### PROBLEM DESCRIPTION
The data must be returned in full and exactly as given.

### ENTRIES SHOWN

===

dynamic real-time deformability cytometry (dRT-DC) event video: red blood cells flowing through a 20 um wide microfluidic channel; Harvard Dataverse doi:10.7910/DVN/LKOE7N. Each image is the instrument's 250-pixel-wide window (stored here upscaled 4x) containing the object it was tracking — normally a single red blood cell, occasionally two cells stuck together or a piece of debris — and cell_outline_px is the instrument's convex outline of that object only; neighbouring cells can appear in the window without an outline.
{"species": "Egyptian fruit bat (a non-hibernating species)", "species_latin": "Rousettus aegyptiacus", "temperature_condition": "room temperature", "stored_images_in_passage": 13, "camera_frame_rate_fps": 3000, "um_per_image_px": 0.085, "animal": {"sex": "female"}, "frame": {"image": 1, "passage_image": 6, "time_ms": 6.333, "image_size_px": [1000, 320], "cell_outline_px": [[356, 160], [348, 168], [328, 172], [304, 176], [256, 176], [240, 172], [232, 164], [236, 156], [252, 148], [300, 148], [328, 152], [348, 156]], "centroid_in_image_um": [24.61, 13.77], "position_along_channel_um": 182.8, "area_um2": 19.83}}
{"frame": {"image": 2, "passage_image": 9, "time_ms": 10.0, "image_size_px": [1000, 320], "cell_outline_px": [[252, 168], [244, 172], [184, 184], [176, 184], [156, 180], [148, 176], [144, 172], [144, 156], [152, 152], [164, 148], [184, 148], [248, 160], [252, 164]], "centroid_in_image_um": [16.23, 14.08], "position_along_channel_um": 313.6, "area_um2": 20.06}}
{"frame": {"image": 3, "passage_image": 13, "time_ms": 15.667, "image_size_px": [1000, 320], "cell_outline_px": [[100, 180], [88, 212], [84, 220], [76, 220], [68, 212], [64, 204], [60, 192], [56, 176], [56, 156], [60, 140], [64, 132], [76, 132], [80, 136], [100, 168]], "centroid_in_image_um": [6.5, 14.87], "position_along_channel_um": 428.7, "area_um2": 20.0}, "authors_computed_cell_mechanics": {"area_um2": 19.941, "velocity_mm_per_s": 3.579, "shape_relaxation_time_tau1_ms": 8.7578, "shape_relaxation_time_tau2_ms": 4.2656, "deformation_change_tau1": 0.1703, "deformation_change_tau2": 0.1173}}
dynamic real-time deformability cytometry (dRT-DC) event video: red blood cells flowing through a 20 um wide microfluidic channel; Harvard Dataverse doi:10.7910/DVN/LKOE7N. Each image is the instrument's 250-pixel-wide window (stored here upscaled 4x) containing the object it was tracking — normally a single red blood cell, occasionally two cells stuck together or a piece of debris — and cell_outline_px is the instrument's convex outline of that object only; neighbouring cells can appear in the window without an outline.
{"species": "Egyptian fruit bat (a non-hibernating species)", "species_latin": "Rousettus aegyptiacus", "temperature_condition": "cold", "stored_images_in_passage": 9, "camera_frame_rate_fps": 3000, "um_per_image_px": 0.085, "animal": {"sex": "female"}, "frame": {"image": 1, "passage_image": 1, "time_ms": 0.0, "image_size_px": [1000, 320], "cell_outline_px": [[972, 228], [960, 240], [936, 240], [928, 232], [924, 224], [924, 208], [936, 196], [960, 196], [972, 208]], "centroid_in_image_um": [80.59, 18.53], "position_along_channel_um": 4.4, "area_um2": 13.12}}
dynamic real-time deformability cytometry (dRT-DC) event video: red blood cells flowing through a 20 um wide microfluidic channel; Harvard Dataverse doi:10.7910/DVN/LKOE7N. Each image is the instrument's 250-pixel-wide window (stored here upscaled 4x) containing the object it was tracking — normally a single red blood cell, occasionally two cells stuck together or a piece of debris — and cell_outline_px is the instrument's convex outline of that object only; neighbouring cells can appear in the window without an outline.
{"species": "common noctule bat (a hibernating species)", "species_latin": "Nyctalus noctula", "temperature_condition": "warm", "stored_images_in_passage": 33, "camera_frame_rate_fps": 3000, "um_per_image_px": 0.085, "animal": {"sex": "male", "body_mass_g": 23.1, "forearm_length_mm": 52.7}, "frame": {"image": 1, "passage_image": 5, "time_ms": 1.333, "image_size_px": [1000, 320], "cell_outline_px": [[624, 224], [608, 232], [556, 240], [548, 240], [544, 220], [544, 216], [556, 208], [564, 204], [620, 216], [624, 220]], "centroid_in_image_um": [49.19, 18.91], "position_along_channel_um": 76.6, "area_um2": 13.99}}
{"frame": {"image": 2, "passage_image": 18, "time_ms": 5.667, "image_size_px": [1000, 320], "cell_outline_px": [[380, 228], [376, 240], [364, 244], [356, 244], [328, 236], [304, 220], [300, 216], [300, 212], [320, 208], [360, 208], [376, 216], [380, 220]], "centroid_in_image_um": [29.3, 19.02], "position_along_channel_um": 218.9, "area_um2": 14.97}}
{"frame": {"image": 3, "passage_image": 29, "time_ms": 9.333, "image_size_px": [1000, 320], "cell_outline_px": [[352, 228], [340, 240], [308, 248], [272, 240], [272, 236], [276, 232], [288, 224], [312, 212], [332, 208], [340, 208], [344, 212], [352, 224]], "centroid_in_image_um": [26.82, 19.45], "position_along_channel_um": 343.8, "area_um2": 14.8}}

===

### THE SOLUTION
dynamic real-time deformability cytometry (dRT-DC) event video: red blood cells flowing through a 20 um wide microfluidic channel; Harvard Dataverse doi:10.7910/DVN/LKOE7N. Each image is the instrument's 250-pixel-wide window (stored here upscaled 4x) containing the object it was tracking — normally a single red blood cell, occasionally two cells stuck together or a piece of debris — and cell_outline_px is the instrument's convex outline of that object only; neighbouring cells can appear in the window without an outline.
{"species": "Egyptian fruit bat (a non-hibernating species)", "species_latin": "Rousettus aegyptiacus", "temperature_condition": "room temperature", "stored_images_in_passage": 13, "camera_frame_rate_fps": 3000, "um_per_image_px": 0.085, "animal": {"sex": "female"}, "frame": {"image": 1, "passage_image": 6, "time_ms": 6.333, "image_size_px": [1000, 320], "cell_outline_px": [[356, 160], [348, 168], [328, 172], [304, 176], [256, 176], [240, 172], [232, 164], [236, 156], [252, 148], [300, 148], [328, 152], [348, 156]], "centroid_in_image_um": [24.61, 13.77], "position_along_channel_um": 182.8, "area_um2": 19.83}}
{"frame": {"image": 2, "passage_image": 9, "time_ms": 10.0, "image_size_px": [1000, 320], "cell_outline_px": [[252, 168], [244, 172], [184, 184], [176, 184], [156, 180], [148, 176], [144, 172], [144, 156], [152, 152], [164, 148], [184, 148], [248, 160], [252, 164]], "centroid_in_image_um": [16.23, 14.08], "position_along_channel_um": 313.6, "area_um2": 20.06}}
{"frame": {"image": 3, "passage_image": 13, "time_ms": 15.667, "image_size_px": [1000, 320], "cell_outline_px": [[100, 180], [88, 212], [84, 220], [76, 220], [68, 212], [64, 204], [60, 192], [56, 176], [56, 156], [60, 140], [64, 132], [76, 132], [80, 136], [100, 168]], "centroid_in_image_um": [6.5, 14.87], "position_along_channel_um": 428.7, "area_um2": 20.0}, "authors_computed_cell_mechanics": {"area_um2": 19.941, "velocity_mm_per_s": 3.579, "shape_relaxation_time_tau1_ms": 8.7578, "shape_relaxation_time_tau2_ms": 4.2656, "deformation_change_tau1": 0.1703, "deformation_change_tau2": 0.1173}}
dynamic real-time deformability cytometry (dRT-DC) event video: red blood cells flowing through a 20 um wide microfluidic channel; Harvard Dataverse doi:10.7910/DVN/LKOE7N. Each image is the instrument's 250-pixel-wide window (stored here upscaled 4x) containing the object it was tracking — normally a single red blood cell, occasionally two cells stuck together or a piece of debris — and cell_outline_px is the instrument's convex outline of that object only; neighbouring cells can appear in the window without an outline.
{"species": "Egyptian fruit bat (a non-hibernating species)", "species_latin": "Rousettus aegyptiacus", "temperature_condition": "cold", "stored_images_in_passage": 9, "camera_frame_rate_fps": 3000, "um_per_image_px": 0.085, "animal": {"sex": "female"}, "frame": {"image": 1, "passage_image": 1, "time_ms": 0.0, "image_size_px": [1000, 320], "cell_outline_px": [[972, 228], [960, 240], [936, 240], [928, 232], [924, 224], [924, 208], [936, 196], [960, 196], [972, 208]], "centroid_in_image_um": [80.59, 18.53], "position_along_channel_um": 4.4, "area_um2": 13.12}}
dynamic real-time deformability cytometry (dRT-DC) event video: red blood cells flowing through a 20 um wide microfluidic channel; Harvard Dataverse doi:10.7910/DVN/LKOE7N. Each image is the instrument's 250-pixel-wide window (stored here upscaled 4x) containing the object it was tracking — normally a single red blood cell, occasionally two cells stuck together or a piece of debris — and cell_outline_px is the instrument's convex outline of that object only; neighbouring cells can appear in the window without an outline.
{"species": "common noctule bat (a hibernating species)", "species_latin": "Nyctalus noctula", "temperature_condition": "warm", "stored_images_in_passage": 33, "camera_frame_rate_fps": 3000, "um_per_image_px": 0.085, "animal": {"sex": "male", "body_mass_g": 23.1, "forearm_length_mm": 52.7}, "frame": {"image": 1, "passage_image": 5, "time_ms": 1.333, "image_size_px": [1000, 320], "cell_outline_px": [[624, 224], [608, 232], [556, 240], [548, 240], [544, 220], [544, 216], [556, 208], [564, 204], [620, 216], [624, 220]], "centroid_in_image_um": [49.19, 18.91], "position_along_channel_um": 76.6, "area_um2": 13.99}}
{"frame": {"image": 2, "passage_image": 18, "time_ms": 5.667, "image_size_px": [1000, 320], "cell_outline_px": [[380, 228], [376, 240], [364, 244], [356, 244], [328, 236], [304, 220], [300, 216], [300, 212], [320, 208], [360, 208], [376, 216], [380, 220]], "centroid_in_image_um": [29.3, 19.02], "position_along_channel_um": 218.9, "area_um2": 14.97}}
{"frame": {"image": 3, "passage_image": 29, "time_ms": 9.333, "image_size_px": [1000, 320], "cell_outline_px": [[352, 228], [340, 240], [308, 248], [272, 240], [272, 236], [276, 232], [288, 224], [312, 212], [332, 208], [340, 208], [344, 212], [352, 224]], "centroid_in_image_um": [26.82, 19.45], "position_along_channel_um": 343.8, "area_um2": 14.8}}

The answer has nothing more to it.